THE RECORDS:
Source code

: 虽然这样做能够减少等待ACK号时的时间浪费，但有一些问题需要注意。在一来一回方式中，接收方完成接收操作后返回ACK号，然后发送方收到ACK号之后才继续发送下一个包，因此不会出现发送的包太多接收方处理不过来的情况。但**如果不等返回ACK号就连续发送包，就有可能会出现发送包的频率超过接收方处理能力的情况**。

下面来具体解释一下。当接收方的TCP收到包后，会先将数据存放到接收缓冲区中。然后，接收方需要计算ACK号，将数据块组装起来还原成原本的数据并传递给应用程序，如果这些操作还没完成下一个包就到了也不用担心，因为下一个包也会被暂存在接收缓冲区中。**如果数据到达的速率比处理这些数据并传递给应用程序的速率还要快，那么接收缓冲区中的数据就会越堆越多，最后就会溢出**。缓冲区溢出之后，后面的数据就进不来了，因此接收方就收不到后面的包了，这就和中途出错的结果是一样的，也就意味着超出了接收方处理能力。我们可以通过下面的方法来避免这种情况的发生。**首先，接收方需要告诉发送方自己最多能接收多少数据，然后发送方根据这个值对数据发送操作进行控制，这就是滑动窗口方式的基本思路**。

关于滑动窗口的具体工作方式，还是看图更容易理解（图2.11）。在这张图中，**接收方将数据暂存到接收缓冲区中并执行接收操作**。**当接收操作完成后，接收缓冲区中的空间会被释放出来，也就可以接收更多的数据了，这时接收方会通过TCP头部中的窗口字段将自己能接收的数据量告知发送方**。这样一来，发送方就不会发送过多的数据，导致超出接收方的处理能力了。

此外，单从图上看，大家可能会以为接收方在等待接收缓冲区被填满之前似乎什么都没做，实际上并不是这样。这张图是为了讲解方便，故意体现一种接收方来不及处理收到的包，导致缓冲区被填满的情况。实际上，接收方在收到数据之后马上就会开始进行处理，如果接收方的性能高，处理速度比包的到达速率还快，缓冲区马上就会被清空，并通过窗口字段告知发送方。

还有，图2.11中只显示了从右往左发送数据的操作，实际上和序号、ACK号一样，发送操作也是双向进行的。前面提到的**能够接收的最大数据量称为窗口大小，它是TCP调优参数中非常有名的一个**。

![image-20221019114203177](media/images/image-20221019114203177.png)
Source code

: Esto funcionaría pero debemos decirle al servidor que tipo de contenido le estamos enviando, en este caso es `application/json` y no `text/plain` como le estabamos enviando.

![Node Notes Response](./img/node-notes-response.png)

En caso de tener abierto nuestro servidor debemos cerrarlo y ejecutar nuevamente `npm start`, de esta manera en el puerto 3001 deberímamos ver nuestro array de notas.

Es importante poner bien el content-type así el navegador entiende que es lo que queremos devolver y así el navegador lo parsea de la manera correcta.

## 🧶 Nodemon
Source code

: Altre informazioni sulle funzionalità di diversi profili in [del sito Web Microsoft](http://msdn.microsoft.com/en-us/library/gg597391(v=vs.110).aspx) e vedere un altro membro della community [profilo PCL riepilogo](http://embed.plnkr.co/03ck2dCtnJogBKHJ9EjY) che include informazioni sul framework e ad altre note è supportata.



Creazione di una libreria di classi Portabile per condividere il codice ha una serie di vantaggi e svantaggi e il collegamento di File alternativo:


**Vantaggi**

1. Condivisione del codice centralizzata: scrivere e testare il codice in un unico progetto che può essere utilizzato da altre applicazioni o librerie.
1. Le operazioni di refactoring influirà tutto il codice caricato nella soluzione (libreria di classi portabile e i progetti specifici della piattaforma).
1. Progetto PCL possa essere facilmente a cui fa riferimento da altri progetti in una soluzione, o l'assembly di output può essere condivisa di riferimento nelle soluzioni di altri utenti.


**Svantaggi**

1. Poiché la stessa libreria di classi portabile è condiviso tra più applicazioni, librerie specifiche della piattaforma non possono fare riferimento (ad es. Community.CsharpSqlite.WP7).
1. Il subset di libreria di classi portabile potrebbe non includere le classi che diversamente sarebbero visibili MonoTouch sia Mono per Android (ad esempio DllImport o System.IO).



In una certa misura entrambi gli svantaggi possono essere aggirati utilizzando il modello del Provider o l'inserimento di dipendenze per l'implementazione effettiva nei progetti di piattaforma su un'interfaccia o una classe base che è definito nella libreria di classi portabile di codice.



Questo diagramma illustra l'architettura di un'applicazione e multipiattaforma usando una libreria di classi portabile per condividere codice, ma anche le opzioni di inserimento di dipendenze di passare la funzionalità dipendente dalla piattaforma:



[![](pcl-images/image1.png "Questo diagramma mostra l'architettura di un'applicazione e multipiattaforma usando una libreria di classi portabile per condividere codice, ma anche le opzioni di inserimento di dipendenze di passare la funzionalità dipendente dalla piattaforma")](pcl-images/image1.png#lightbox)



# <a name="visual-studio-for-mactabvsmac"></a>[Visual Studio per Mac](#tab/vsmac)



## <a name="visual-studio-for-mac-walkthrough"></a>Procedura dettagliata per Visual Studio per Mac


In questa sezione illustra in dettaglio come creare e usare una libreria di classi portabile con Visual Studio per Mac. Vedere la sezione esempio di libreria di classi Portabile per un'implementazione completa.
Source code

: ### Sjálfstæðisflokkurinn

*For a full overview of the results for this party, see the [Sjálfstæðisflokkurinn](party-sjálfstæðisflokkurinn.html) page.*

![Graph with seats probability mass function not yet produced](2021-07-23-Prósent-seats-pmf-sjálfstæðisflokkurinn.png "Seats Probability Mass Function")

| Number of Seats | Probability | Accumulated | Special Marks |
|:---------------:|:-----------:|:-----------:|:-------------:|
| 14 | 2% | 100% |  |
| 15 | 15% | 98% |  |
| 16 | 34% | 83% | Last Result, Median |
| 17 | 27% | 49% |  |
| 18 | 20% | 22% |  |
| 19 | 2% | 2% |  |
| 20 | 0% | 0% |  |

PROBLEM TO SOLVE: Write out every line of the records as one continuous numbered list, leaving out the blank lines.

OUTPUT FOR THIS EXERCISE:
1. Source code
2. : 虽然这样做能够减少等待ACK号时的时间浪费，但有一些问题需要注意。在一来一回方式中，接收方完成接收操作后返回ACK号，然后发送方收到ACK号之后才继续发送下一个包，因此不会出现发送的包太多接收方处理不过来的情况。但**如果不等返回ACK号就连续发送包，就有可能会出现发送包的频率超过接收方处理能力的情况**。
3. 下面来具体解释一下。当接收方的TCP收到包后，会先将数据存放到接收缓冲区中。然后，接收方需要计算ACK号，将数据块组装起来还原成原本的数据并传递给应用程序，如果这些操作还没完成下一个包就到了也不用担心，因为下一个包也会被暂存在接收缓冲区中。**如果数据到达的速率比处理这些数据并传递给应用程序的速率还要快，那么接收缓冲区中的数据就会越堆越多，最后就会溢出**。缓冲区溢出之后，后面的数据就进不来了，因此接收方就收不到后面的包了，这就和中途出错的结果是一样的，也就意味着超出了接收方处理能力。我们可以通过下面的方法来避免这种情况的发生。**首先，接收方需要告诉发送方自己最多能接收多少数据，然后发送方根据这个值对数据发送操作进行控制，这就是滑动窗口方式的基本思路**。
4. 关于滑动窗口的具体工作方式，还是看图更容易理解（图2.11）。在这张图中，**接收方将数据暂存到接收缓冲区中并执行接收操作**。**当接收操作完成后，接收缓冲区中的空间会被释放出来，也就可以接收更多的数据了，这时接收方会通过TCP头部中的窗口字段将自己能接收的数据量告知发送方**。这样一来，发送方就不会发送过多的数据，导致超出接收方的处理能力了。
5. 此外，单从图上看，大家可能会以为接收方在等待接收缓冲区被填满之前似乎什么都没做，实际上并不是这样。这张图是为了讲解方便，故意体现一种接收方来不及处理收到的包，导致缓冲区被填满的情况。实际上，接收方在收到数据之后马上就会开始进行处理，如果接收方的性能高，处理速度比包的到达速率还快，缓冲区马上就会被清空，并通过窗口字段告知发送方。
6. 还有，图2.11中只显示了从右往左发送数据的操作，实际上和序号、ACK号一样，发送操作也是双向进行的。前面提到的**能够接收的最大数据量称为窗口大小，它是TCP调优参数中非常有名的一个**。
7. ![image-20221019114203177](media/images/image-20221019114203177.png)
8. Source code
9. : Esto funcionaría pero debemos decirle al servidor que tipo de contenido le estamos enviando, en este caso es `application/json` y no `text/plain` como le estabamos enviando.
10. ![Node Notes Response](./img/node-notes-response.png)
11. En caso de tener abierto nuestro servidor debemos cerrarlo y ejecutar nuevamente `npm start`, de esta manera en el puerto 3001 deberímamos ver nuestro array de notas.
12. Es importante poner bien el content-type así el navegador entiende que es lo que queremos devolver y así el navegador lo parsea de la manera correcta.
13. ## 🧶 Nodemon
14. Source code
15. : Altre informazioni sulle funzionalità di diversi profili in [del sito Web Microsoft](http://msdn.microsoft.com/en-us/library/gg597391(v=vs.110).aspx) e vedere un altro membro della community [profilo PCL riepilogo](http://embed.plnkr.co/03ck2dCtnJogBKHJ9EjY) che include informazioni sul framework e ad altre note è supportata.
16. Creazione di una libreria di classi Portabile per condividere il codice ha una serie di vantaggi e svantaggi e il collegamento di File alternativo:
17. **Vantaggi**
18. 1. Condivisione del codice centralizzata: scrivere e testare il codice in un unico progetto che può essere utilizzato da altre applicazioni o librerie.
19. 1. Le operazioni di refactoring influirà tutto il codice caricato nella soluzione (libreria di classi portabile e i progetti specifici della piattaforma).
20. 1. Progetto PCL possa essere facilmente a cui fa riferimento da altri progetti in una soluzione, o l'assembly di output può essere condivisa di riferimento nelle soluzioni di altri utenti.
21. **Svantaggi**
22. 1. Poiché la stessa libreria di classi portabile è condiviso tra più applicazioni, librerie specifiche della piattaforma non possono fare riferimento (ad es. Community.CsharpSqlite.WP7).
23. 1. Il subset di libreria di classi portabile potrebbe non includere le classi che diversamente sarebbero visibili MonoTouch sia Mono per Android (ad esempio DllImport o System.IO).
24. In una certa misura entrambi gli svantaggi possono essere aggirati utilizzando il modello del Provider o l'inserimento di dipendenze per l'implementazione effettiva nei progetti di piattaforma su un'interfaccia o una classe base che è definito nella libreria di classi portabile di codice.
25. Questo diagramma illustra l'architettura di un'applicazione e multipiattaforma usando una libreria di classi portabile per condividere codice, ma anche le opzioni di inserimento di dipendenze di passare la funzionalità dipendente dalla piattaforma:
26. [![](pcl-images/image1.png "Questo diagramma mostra l'architettura di un'applicazione e multipiattaforma usando una libreria di classi portabile per condividere codice, ma anche le opzioni di inserimento di dipendenze di passare la funzionalità dipendente dalla piattaforma")](pcl-images/image1.png#lightbox)
27. # <a name="visual-studio-for-mactabvsmac"></a>[Visual Studio per Mac](#tab/vsmac)
28. ## <a name="visual-studio-for-mac-walkthrough"></a>Procedura dettagliata per Visual Studio per Mac
29. In questa sezione illustra in dettaglio come creare e usare una libreria di classi portabile con Visual Studio per Mac. Vedere la sezione esempio di libreria di classi Portabile per un'implementazione completa.
30. Source code
31. : ### Sjálfstæðisflokkurinn
32. *For a full overview of the results for this party, see the [Sjálfstæðisflokkurinn](party-sjálfstæðisflokkurinn.html) page.*
33. ![Graph with seats probability mass function not yet produced](2021-07-23-Prósent-seats-pmf-sjálfstæðisflokkurinn.png "Seats Probability Mass Function")
34. | Number of Seats | Probability | Accumulated | Special Marks |
35. |:---------------:|:-----------:|:-----------:|:-------------:|
36. | 14 | 2% | 100% |  |
37. | 15 | 15% | 98% |  |
38. | 16 | 34% | 83% | Last Result, Median |
39. | 17 | 27% | 49% |  |
40. | 18 | 20% | 22% |  |
41. | 19 | 2% | 2% |  |
42. | 20 | 0% | 0% |  |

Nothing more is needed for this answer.